In sintesi, si deve annotare che richieda più di accogliere l'evento della Coppa del Mondo per migliorare le condizioni di lavoro in Qatar e risolvere le preoccupazioni dei lavoratori migranti. Dr. Sebastian Son, un ricercatore ed esperta sugli Stati arabi del Golfo Persico all'istituto Centre for Applied Research in Partnership with the Orient (CARPO) a Bonn ha affermato al Qantara.de, un progetto gestito da  Deutsche Welle:

It is going to take more than criticism of Qatar to break this vicious cycle. What is needed is a constructive and inclusive dialogue that pools together the efforts of international organisations such as the ILO, all the Gulf states, as well as civil society actors in labour-sending countries and Europe. In recent years, many Gulf states have demonstrated an increased willingness to enter into such an exchange, as evinced by the Abu Dhabi Dialogue (…).

Both the Gulf states and the international community must do more to acknowledge their responsibility – not just on their home turf, but also in the migrants’ countries of origin. A greater effort should also be made to integrate diaspora community representatives into such dialogue. After all, it is their rights that require transnational protection.

Si richiederà più del criticismo di Qatar per rompere questo circolo vizioso.

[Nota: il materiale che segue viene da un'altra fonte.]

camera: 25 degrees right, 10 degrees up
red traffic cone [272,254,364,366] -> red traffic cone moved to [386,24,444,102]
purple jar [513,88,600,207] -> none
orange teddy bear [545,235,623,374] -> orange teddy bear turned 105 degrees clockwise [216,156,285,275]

Ciò che si ha bisogno è un dialogo costruttivo e comprensivo che riunisca gli sforzi delle organizzazioni internazionali come l'OIL, di tutti gli Stati del Golfo, così come degli esponenti della società civile nei paesi di invio del lavoro e in Europa. Negli ultimi anni molti Stati del Golfo hanno dimostrato una grande volontà per entrare in tale scambio, come rivelato dal Abu Dhabi Dialogue (…).

Sia gli Stati del Golfo sia la comunità internazionale devono fare di più per riconoscere la loro responsabilità – non soltanto nella loro casa, ma anche nei paesi di origine degli migranti. Uno sforzo più grande dovrebbe essere anche fatto per integrare i rappresentanti nella comunità della diaspora in tale dialogo. Dopo tutto è il loro diritto richiedere la protezione internazionale.